Fehlt der Leadership-Ansatz, entpuppt sich die Transformation im Arbeitsalltag nur allzu rasch als Rohrkrepierer. Murrende und verunsicherte Mitarbeitende, Unverständnis für digitale Tools, Lustlosigkeit, weil die Weiterbildung als Zwangsmaßnahme missverstanden wird, prägen im schlimmsten Fall die Unternehmenskultur in Zeiten des digitalen Wandels.
Klassische Tech-Entrepreneure können in solch einer Situation kaum helfen. Sie können Geschäftsmodelle radikal neu denken, in globalen Dimensionen schnell und ohne Rücksicht auf gewachsene Strukturen agieren, neue Ideen schnell in die Umsetzung bringen, Prozesse auch mal über den Haufen werfen.
Intrapreneuere holen ihre Teams ins Boot
Transformation aber braucht Intrapreneure im C-Level. Die haben ebenfalls den visionären Hang; bringen aber darüber hinausgehend ein hohes Maß an Verständnis für das bestehende Unternehmen als historisch gewachsene Organisation mit. Intrapreneure justieren Prozesse so nach, dass sie auf dem Weg hin zu neuen digitalen Geschäftsmodelle ihre Mitstreiter mitnehmen; sie werfen nicht gleich alles über den Haufen, sondern holen ihre Teams mit ins Boot.
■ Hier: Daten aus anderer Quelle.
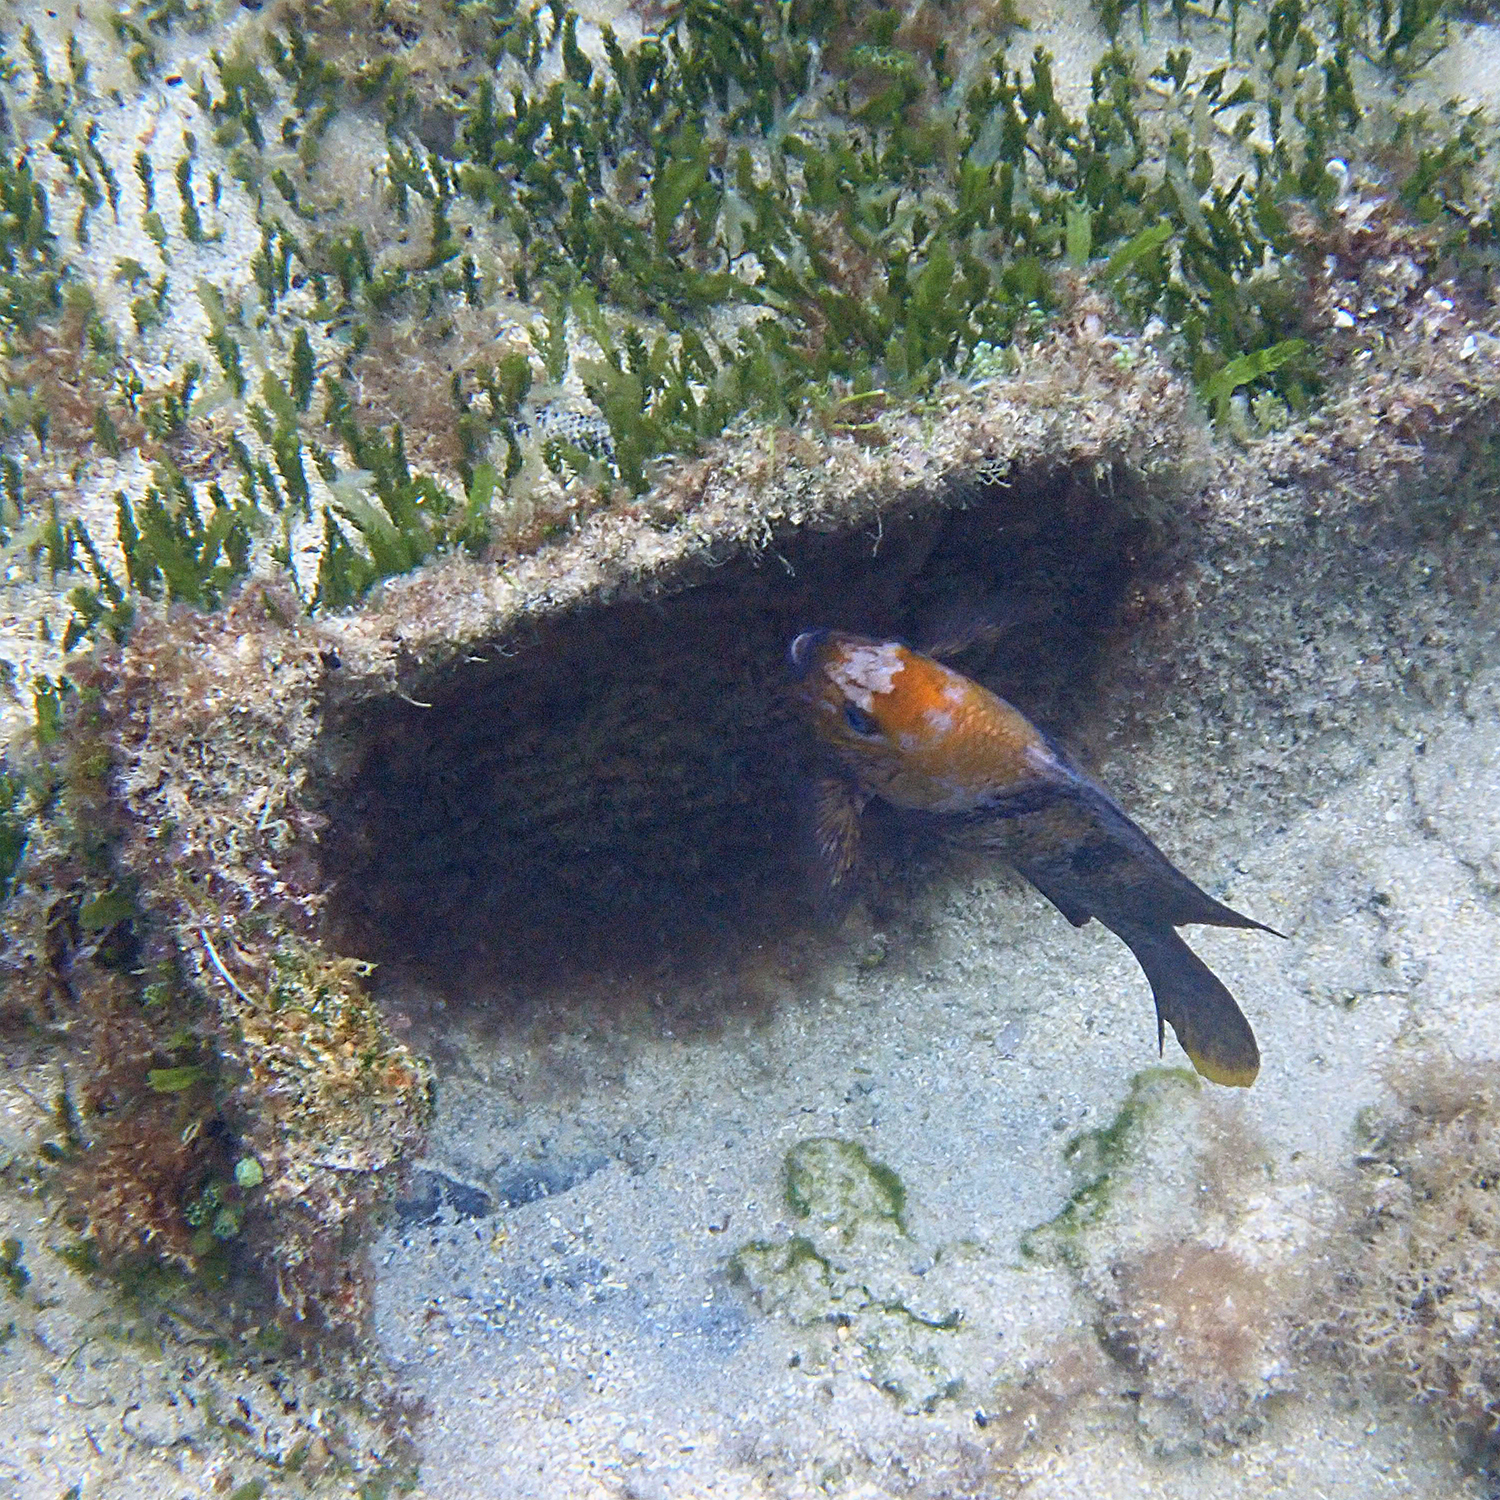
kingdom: Animalia
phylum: Chordata
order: Perciformes
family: Pomacentridae
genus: Parma
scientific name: Parma polylepis
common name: Banded parma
Sie leisten in Zeiten des Umbruchs Aufklärungsarbeit, anstatt nur vor den Kopf zu stoßen.
Da den Führungskräften aus diesem Grund zweifelsfrei eine besondere Aufgabe im Rahmen der digitalen Transformation zukommt: Worauf sollten Unternehmen vor beim Besetzen ihres C-Levels besonders achten?
Führungskräfte mit Unternehmergeist finden
Die Crux: Für die Besetzung gibt es kein Patentrezept. Jedes Unternehmen steht vor individuellen Herausforderungen. Daher muss vor jeder neuen Vorstandsbesetzung die Architektur des Unternehmens auf Herz und Nieren analysiert werden: Wie sehen Prozesse aus? Wer entscheidet über was und auf welcher Grundlage? Wie stellt das Unternehmen die Weichen gen Zukunft? Welche Kompetenzen sind vorhanden, welche fehlen? Denn längst nicht jede Führungskraft passt auch vom Mindset zu jedem Unternehmen und jedem Team – und zur jeweils spezifischen Herausforderung. Die Organisationsarchitektur als ganzes muss stimmig sein, damit Dirigent und Chor zusammen finden.
Festhalten lässt sich, dass Intrapreneure nicht nur Erfahrung im Aufbau digitaler Geschäftsmodelle mitbringen, sondern idealerweise auch im Konzern und im Consulting tätig waren. Um die Leadership-Qualität im Besetzungsprozess wirklich zu prüfen, sollte die Auswahl nach vorher festgelegten, klaren und eindeutigen Kriterien erfolgen, über die sich alle Entscheider im Prozess einig sind. Nur so lassen sich schlussendlich die Führungskräfte finden, die Organisation und Team erfolgreich in die digitale Zukunft bringen.